第4章 夢かうつつか?
頭を抱えたい思いでいると、視界を時計がよこぎり――寝ぼけ眼が、一気に覚める。
「じっ11時ぃ!? ヤバい私はどのくらい寝てたんだっ!? 宿題予習やってないし明日学校だよっ!!」
学校、勉強、そう現実的に喚いてしまう自分が、なんだか悲しい。
落ち着こうと深呼吸を三回。
その間に、自分の下着のことなども思い出し、窓から飛び出して向かいの川に飛び込みたくなった。

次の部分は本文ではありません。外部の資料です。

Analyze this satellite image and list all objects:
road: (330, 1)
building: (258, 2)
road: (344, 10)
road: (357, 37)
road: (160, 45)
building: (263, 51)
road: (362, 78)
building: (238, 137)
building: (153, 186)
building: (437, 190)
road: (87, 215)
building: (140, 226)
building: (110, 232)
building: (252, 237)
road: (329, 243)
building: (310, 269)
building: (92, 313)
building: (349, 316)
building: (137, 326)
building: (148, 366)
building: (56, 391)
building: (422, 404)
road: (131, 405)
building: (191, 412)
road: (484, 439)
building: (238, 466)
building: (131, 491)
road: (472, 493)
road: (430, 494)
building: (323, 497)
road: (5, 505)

ようやく平静を取り戻した私は、音をたてないよう部屋を出た。
廊下に踏み入り、前後左右をキョロキョロと見回す。
誰もいないことを確認すると、リビングと思しき場所へと足を向けた。
「……」
微かに響く床の軋む音。自分の足音。衣擦れの音。息遣い。
それ以外、これといって聞こえるものがなかった。
……皆寝ちゃったのかな?
そんな疑問が頭をもたげてきたとき、ようやく違う音が聞こえてきた。
バサッと紙をめくる音。
それからカリカリという硬質な音。なにかを書いているようだ。
それと、寝息だろうか?
リビングらしき部屋の扉は開いていた。
意を決し、壁からそっと顔を出す。
そこには、書き物をしている菊と、テーブルに突っ伏して寝息の主となっている耀がいた。